Although there is no swimming pool at Hotel d’Angleterre, your lodgings are almost directly across the way from the Bains des Pâquis, public swimming facilities in lake. When we stayed previously in summer it was an exceptionally popular spot for swimming among the swans and sun bathing and in winter it is a centre for sauna, steam and massage.
From Windows Restaurant and indeed our bedroom window Geneva’s famous fountain, Jet d’eau and the snow-capped Mont Blanc mountains glisten beyond.

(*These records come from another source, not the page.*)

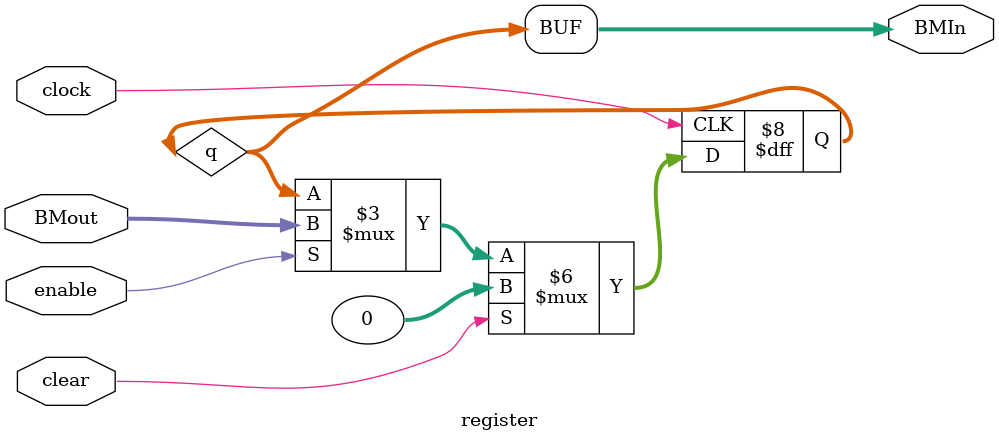
<source format=v>
module register #(parameter DATA_WIDTH_IN = 32, DATA_WIDTH_OUT = 32, INIT = 32'h0)(
	input clear, clock, enable, 
	input [DATA_WIDTH_IN-1:0]BMout,
	output wire [DATA_WIDTH_OUT-1:0]BMIn
);
reg [DATA_WIDTH_IN-1:0]q;
initial q = INIT;
always @ (posedge clock)
		begin 
			if (clear) begin
				q <= {DATA_WIDTH_IN{1'b0}};
			end
			else if (enable) begin
				q <= BMout;
			end
		end
	assign BMIn = q[DATA_WIDTH_OUT-1:0];
endmodule

</source>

What makes Hotel d’Angleterre all that more special is that it’s neighbours include other global upscale brands such as Four-Seasons and Ritz-Carlton and yet it is this property that was awarded four stars by Forbes Travel Guide 2016, voted No. 1 in the Top 15 Hotels in Switzerland by Condé Nast Traveler Readers’ Choice Awards 2017 awarded Best of the Best by Readers’ Choice Awards 2016. The guest experience is relaxed but unquestionably warm and elegant where the kind of bespoke recommendations by staff of what to see, what to buy and even how to easily avoid the traffic by using a convenient underpass, is communicated in easy conversation.
Red Carnation are among the few hotel groups that not only permit pets but welcome them with the same stylish warmth as their human guests. Even if you’re too fatigued to walk Fifi after a long day’s shopping, the hotel’s pet concierge will give your pets a lake-side walk and pampering (including special baskets and water bowls and gourmet treats.)
As we prepare to depart and I finger the African beaded bookmark left as a gift for us in the room, I remember what separates this property, and Red Carnation Hotels as a whole, from other luxury beds for hire: there is a palpable, soulful, heart-felt care and affection in this group which starts with matriarch Bea Tollman and, like a cherished family recipe, is bequeathed to and celebrated by all who work there.